Penso ser essa a primeira vez que escrevo uma crônica no avião. E sei que não deveria escrever. Pode parecer pernóstico falar de algo que não é comum a todos. Poderiam achar que estou olhando a vida por um prisma superior… sei lá. Mas também não queria começar um texto me desculpando. Essa não é a melhor forma. Queria apenas comentar esse passar de coisas, essa vida que acontece aqui em cima sob o meu olhar de cartão postal. Roda-se num plano inclinado e vão aparecendo azuis. Azul no céu e na terra. Entre eles, nuvens algodoadas brindam meu olhar com uma suave arquitetura. Seria impressionismo? Se eu fosse criança, com certeza encontraria formas fantásticas como as de um carneirinho ou de uma velhinha fazendo tricô. Mas meu olhar de esfinge oca pouco decifra e pouco é decifrado. Fico mesmo é pensando nos aspectos dilacerados do partir e do chegar, da ansiedade prévia e da saudade depois. O que a gente faz com a saudade? Tento amarrar os momentos, organizar as emoções, agregar os fragmentos para chegar ao perdurável, mas sei que tudo ficará disperso. Tudo não passa de uma viagem. Não é isso a vida? No fundo somos viajantes invisíveis desbravando a eternidade por estranhas atmosferas. Uma atmosfera pura, bem aqui do lado de fora dessa janela redonda e eu nem posso tocá-la. Mas sei que existe, porque a vejo nesse infinito sem caminhos. E, se eu pudesse saltar daqui agora, provavelmente, morreria de solidão. Que vazio meu Deus!

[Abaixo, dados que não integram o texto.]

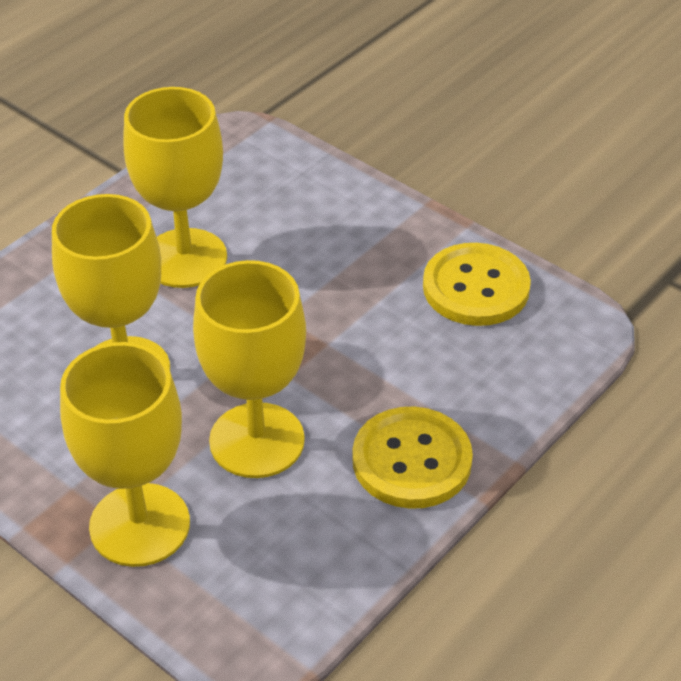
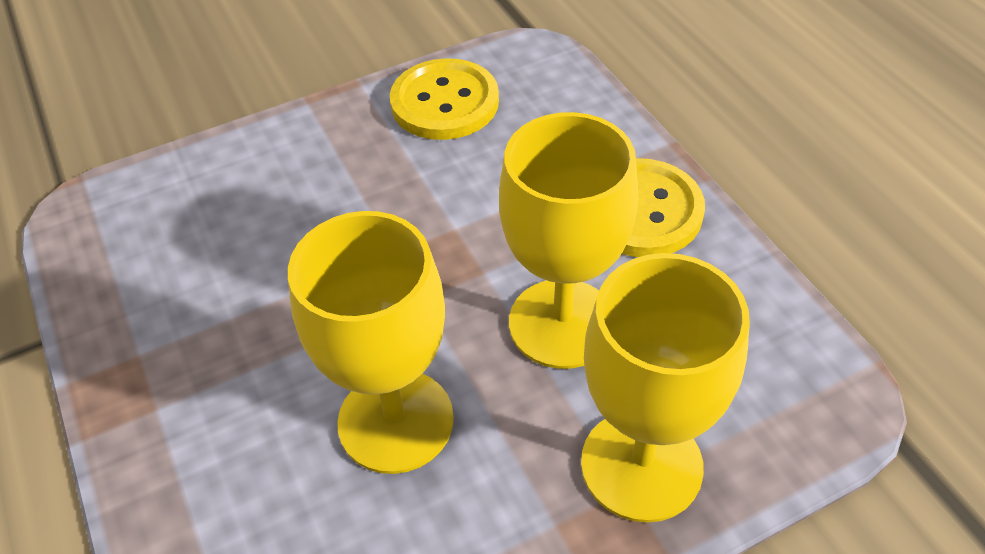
camera: 65 degrees left, 5 degrees up
(185, 258) = (248, 314): yellow goblet -> none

Olho para o passageiro sentado ao meu lado. O olhar fixo em algum ponto da aeronave denuncia que ele também pode estar com a alma viajando. Que incongruência! Por que o corpo e a alma não podem viajar juntos? Parece forçoso arriscar um primeiro contato. Agora ele faz de conta que dorme. Talvez por timidez, ou pra ouvir o que acontece sem tomar parte, como se fosse invisível. Mas ouvir o quê? As pessoas mal falam umas com as outras. A maioria finge dormir, ou talvez estejam mesmo dormindo. Sei como é essa obrigação de sorrir, de fazer um cumprimento ou de trocar duas ou três palavras com respeito à viagem. Ainda assim, arrisco. Percebo que ele me olha de esguelha com os olhos semicerrados, então aventuro um comentário: vôo calmo, não?! Ele levanta a cabeça calmamente e como se examinasse o meu rosto, responde: “I don’t speak português”.
Oh my God! O que eu fui fazer!? “Sorry to bother you” falo num inglês carregado.
Ele se interessa a conversar, achando que encontrou alguém que fala sua língua. Só que depois dos “Where are you from?” a coisa fica difícil. Respondo com “That’s great”, “Ok” e assim por diante. Mas ele quer saber mais. Pergunta o que escrevo, por que escrevo e me oferece o seu microcomputador. Aliás, micro não, minúsculo. “That’s incredible!” Ora, estou pensando em inglês. Disfarço a surpresa. Já tinha visto esses portáteis antes, pela TV, claro. Agradeço e sou salva pela voz da aeromoça, que não é mais aeromoça (que palavra antiga) é comissária de bordo, pedindo para que nos preparemos para o pouso pois já estava previsto no trajeto uma conexão. Isso me lembra tubo de PVC, operários, construção…. me lembra terra. O americano se despede e me oferece uma caneta. Dessa vez aceito.
Mais uma lembrança para eu guardar, mais uma coincidência. Com certeza vou olhar muitas vezes para esse pequeno objeto e me lembrar que um dia, por um momento, os nossos destino estiveram unidos num mesmo planeta, num mesmo tempo e espaço. E por um momento olhamos na mesma direção, tivemos um mesmo rumo, um mesmo medo… e embora não tenha havido oportunidade para nos conhecermos, sabemos que os nossos caminhos, por um momento, estiveram entrelaçados nessa viagem que se chama vida.